━━ AVAILABLE RECORDS

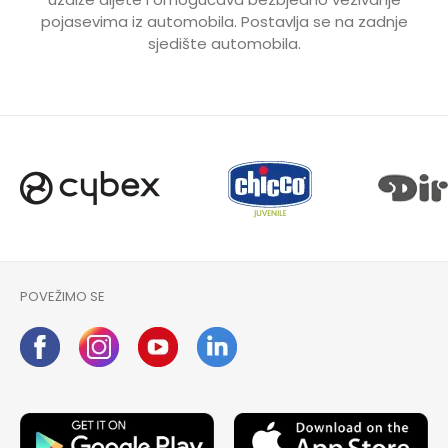
pojasevima iz automobila. Postavlja se na zadnje
sjedište automobila.
POVEŽIMO SE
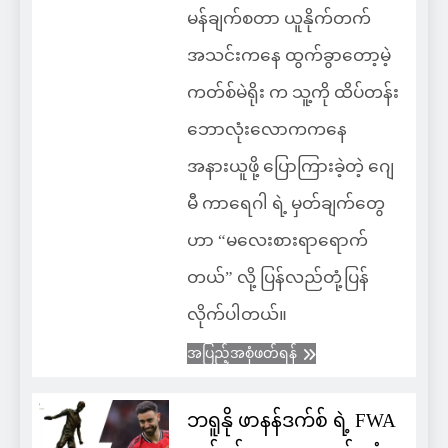
မန်ချက်စတာ ယူနိုက်တက်
အသင်းကနေ ထွက်ခွာတော့မဲ့
ကတ်စ်မဲရိုး က သူ့ကို ထိပ်တန်း
ဘောလုံးလောကကနေ
အနားယူဖို့ ပြောကြားခဲ့တဲ့ ဂျေ
မီ ကာရေဂါ ရဲ့ မှတ်ချက်တွေ
ဟာ “မလေးစားရာရောက်
တယ်” လို့ ပြန်လည်တုံ့ပြန်
လိုက်ပါတယ်။
အပြည့်အစုံဖတ်ရန်
ဘရူနို ဖာနန်ဒက်စ် ရဲ့ FWA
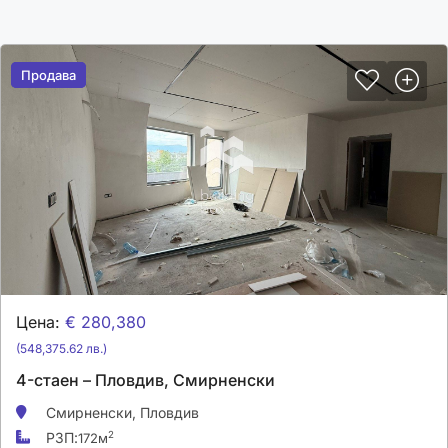
Продава
Продава
Цена:
€ 280,380
(548,375.62 лв.)
4-стаен – Пловдив, Смирненски
Смирненски,
Пловдив
РЗП:
2
172м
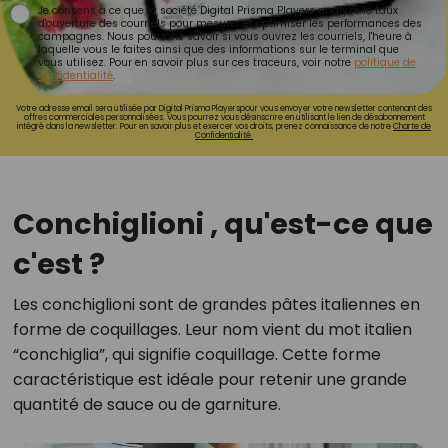
Je consens à ce que la société Digital Prisma Players analyse le taux
d'ouverture des courriels pour mesurer et optimiser les performances des
campagnes. Nous pourrons savoir si vous ouvrez les courriels, l'heure à
laquelle vous le faites ainsi que des informations sur le terminal que
vous utilisez. Pour en savoir plus sur ces traceurs, voir notre
politique de
confidentialité
.
Votre adresse email sera utilisée par Digital Prisma Playerspour vous envoyer votre newsletter contenant des
offres commerciales personnalisées. Vous pourrez vous désinscrire en utilisant le lien de désabonnement
intégré dans la newsletter. Pour en savoir plus et exercer vos droits, prenez connaissance de notre
Charte de
Confidentialité.
Conchiglioni , qu'est-ce que
c'est ?
Les conchiglioni sont de grandes pâtes italiennes en
forme de coquillages. Leur nom vient du mot italien
“conchiglia”, qui signifie coquillage. Cette forme
caractéristique est idéale pour retenir une grande
quantité de sauce ou de garniture.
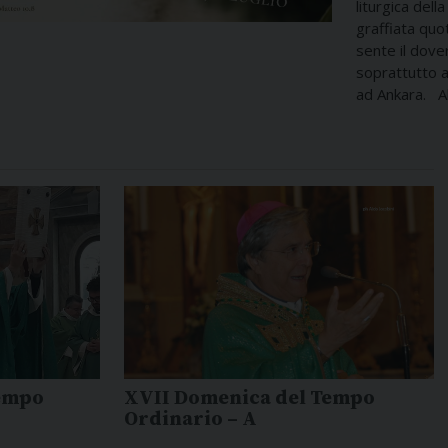
liturgica del
graffiata qu
sente il dover
soprattutto a
ad Ankara. Al
tempo
XVII Domenica del Tempo
Ordinario – A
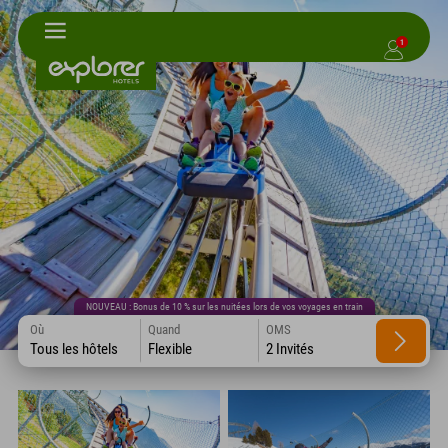
1
NOUVEAU : Bonus de 10 % sur les nuitées lors de vos voyages en train
Où
Quand
OMS
Tous les hôtels
Flexible
2 Invités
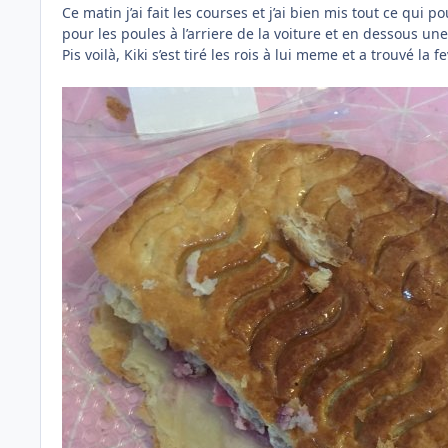
Ce matin j’ai fait les courses et j’ai bien mis tout ce qui p
pour les poules à l’arriere de la voiture et en dessous une
Pis voilà, Kiki s’est tiré les rois à lui meme et a trouvé la f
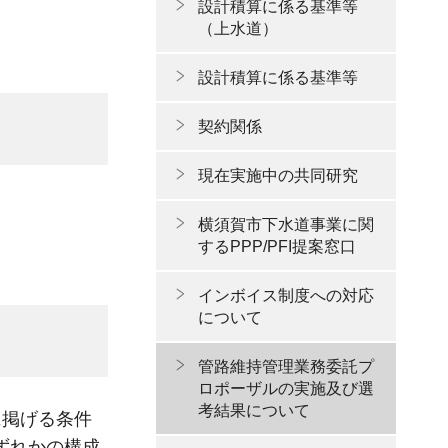
設計積算に係る基準等
（上水道）
設計積算に係る基準等
契約関係
現在実施中の共同研究
横須賀市下水道事業に関
するPPP/PFI提案窓口
インボイス制度への対応
について
管路維持管理業務委託プ
ロポーザルの実施及び選
考結果について
に掲げる条件
ずれかの構成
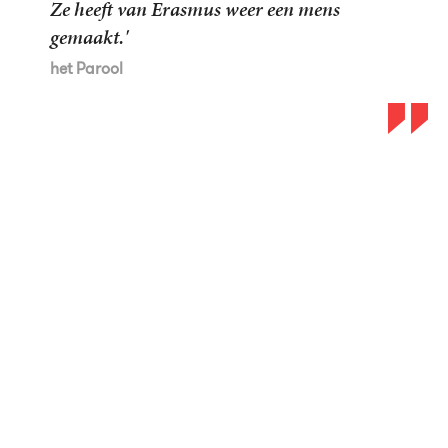
Ze heeft van Erasmus weer een mens
gemaakt.'
het Parool
Biografieportaal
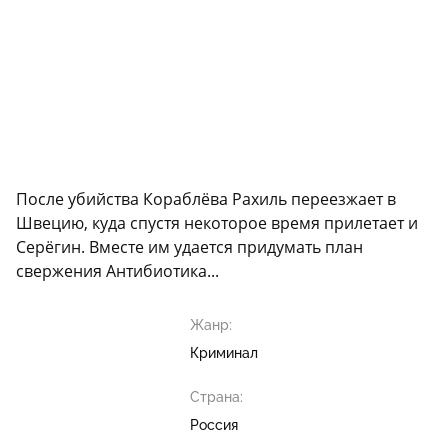
После убийства Кораблёва Рахиль переезжает в
Швецию, куда спустя некоторое время прилетает и
Серёгин. Вместе им удается придумать план
свержения Антибиотика...
Жанр:
Криминал
Страна:
Россия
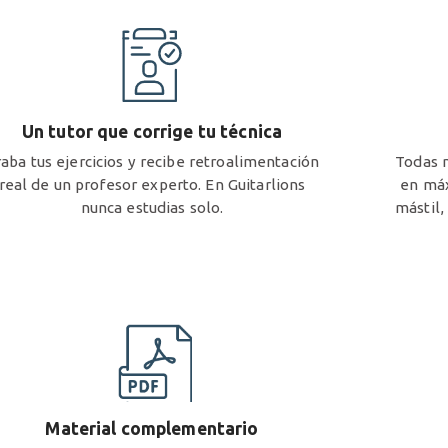
Un tutor que corrige tu técnica
aba tus ejercicios y recibe retroalimentación
Todas n
real de un profesor experto. En Guitarlions
en máx
nunca estudias solo.
mástil,
Material complementario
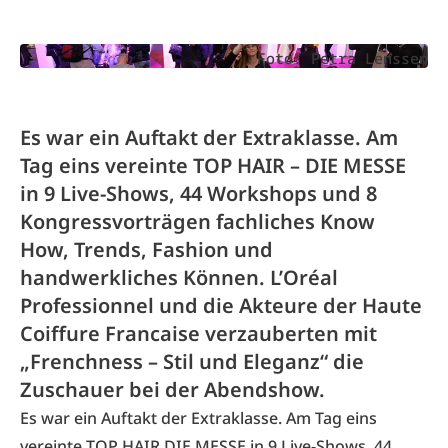
Foto: Petra Lenssen
Es war ein Auftakt der Extraklasse. Am
Tag eins vereinte TOP HAIR – DIE MESSE
in 9 Live-Shows, 44 Workshops und 8
Kongressvorträgen fachliches Know
How, Trends, Fashion und
handwerkliches Können. L’Oréal
Professionnel und die Akteure der Haute
Coiffure Francaise verzauberten mit
„Frenchness – Stil und Eleganz“ die
Zuschauer bei der Abendshow.
Es war ein Auftakt der Extraklasse. Am Tag eins
vereinte
TOP HAIR DIE MESSE
in 9 Live-Shows, 44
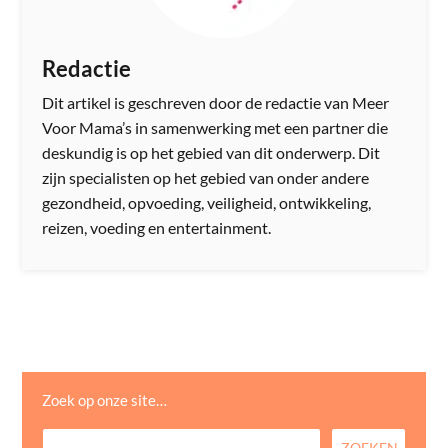
Redactie
Dit artikel is geschreven door de redactie van Meer
Voor Mama’s in samenwerking met een partner die
deskundig is op het gebied van dit onderwerp. Dit
zijn specialisten op het gebied van onder andere
gezondheid, opvoeding, veiligheid, ontwikkeling,
reizen, voeding en entertainment.
Zoek op onze site…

━━━━

WORK INSTRUCTION:
Render everything from the start of the records down to and including the line that contains "Biografieportaal" as a Markdown table with the columns No. and Line, one numbered row per line. Skip blank lines and leave the pictures out.

OUTPUT OF THE EXERCISE:
| No. | Line |
|---|---|
| 1 | pojasevima iz automobila. Postavlja se na zadnje |
| 2 | sjedište automobila. |
| 3 | POVEŽIMO SE |
| 4 | မန်ချက်စတာ ယူနိုက်တက် |
| 5 | အသင်းကနေ ထွက်ခွာတော့မဲ့ |
| 6 | ကတ်စ်မဲရိုး က သူ့ကို ထိပ်တန်း |
| 7 | ဘောလုံးလောကကနေ |
| 8 | အနားယူဖို့ ပြောကြားခဲ့တဲ့ ဂျေ |
| 9 | မီ ကာရေဂါ ရဲ့ မှတ်ချက်တွေ |
| 10 | ဟာ “မလေးစားရာရောက် |
| 11 | တယ်” လို့ ပြန်လည်တုံ့ပြန် |
| 12 | လိုက်ပါတယ်။ |
| 13 | အပြည့်အစုံဖတ်ရန် |
| 14 | ဘရူနို ဖာနန်ဒက်စ် ရဲ့ FWA |
| 15 | Продава |
| 16 | Продава |
| 17 | Цена: |
| 18 | € 280,380 |
| 19 | (548,375.62 лв.) |
| 20 | 4-стаен – Пловдив, Смирненски |
| 21 | Смирненски, |
| 22 | Пловдив |
| 23 | РЗП: |
| 24 | 2 |
| 25 | 172м |
| 26 | Je consens à ce que la société Digital Prisma Players analyse le taux |
| 27 | d'ouverture des courriels pour mesurer et optimiser les performances des |
| 28 | campagnes. Nous pourrons savoir si vous ouvrez les courriels, l'heure à |
| 29 | laquelle vous le faites ainsi que des informations sur le terminal que |
| 30 | vous utilisez. Pour en savoir plus sur ces traceurs, voir notre |
| 31 | politique de |
| 32 | confidentialité |
| 33 | . |
| 34 | Votre adresse email sera utilisée par Digital Prisma Playerspour vous envoyer votre newsletter contenant des |
| 35 | offres commerciales personnalisées. Vous pourrez vous désinscrire en utilisant le lien de désabonnement |
| 36 | intégré dans la newsletter. Pour en savoir plus et exercer vos droits, prenez connaissance de notre |
| 37 | Charte de |
| 38 | Confidentialité. |
| 39 | Conchiglioni , qu'est-ce que |
| 40 | c'est ? |
| 41 | Les conchiglioni sont de grandes pâtes italiennes en |
| 42 | forme de coquillages. Leur nom vient du mot italien |
| 43 | “conchiglia”, qui signifie coquillage. Cette forme |
| 44 | caractéristique est idéale pour retenir une grande |
| 45 | quantité de sauce ou de garniture. |
| 46 | liturgica del |
| 47 | graffiata qu |
| 48 | sente il dover |
| 49 | soprattutto a |
| 50 | ad Ankara. Al |
| 51 | tempo |
| 52 | XVII Domenica del Tempo |
| 53 | Ordinario – A |
| 54 | 1 |
| 55 | NOUVEAU : Bonus de 10 % sur les nuitées lors de vos voyages en train |
| 56 | Où |
| 57 | Quand |
| 58 | OMS |
| 59 | Tous les hôtels |
| 60 | Flexible |
| 61 | 2 Invités |
| 62 | Ce matin j’ai fait les courses et j’ai bien mis tout ce qui p |
| 63 | pour les poules à l’arriere de la voiture et en dessous une |
| 64 | Pis voilà, Kiki s’est tiré les rois à lui meme et a trouvé la f |
| 65 | 設計積算に係る基準等 |
| 66 | （上水道） |
| 67 | 設計積算に係る基準等 |
| 68 | 契約関係 |
| 69 | 現在実施中の共同研究 |
| 70 | 横須賀市下水道事業に関 |
| 71 | するPPP/PFI提案窓口 |
| 72 | インボイス制度への対応 |
| 73 | について |
| 74 | 管路維持管理業務委託プ |
| 75 | ロポーザルの実施及び選 |
| 76 | 考結果について |
| 77 | に掲げる条件 |
| 78 | ずれかの構成 |
| 79 | Ze heeft van Erasmus weer een mens |
| 80 | gemaakt.' |
| 81 | het Parool |
| 82 | Biografieportaal |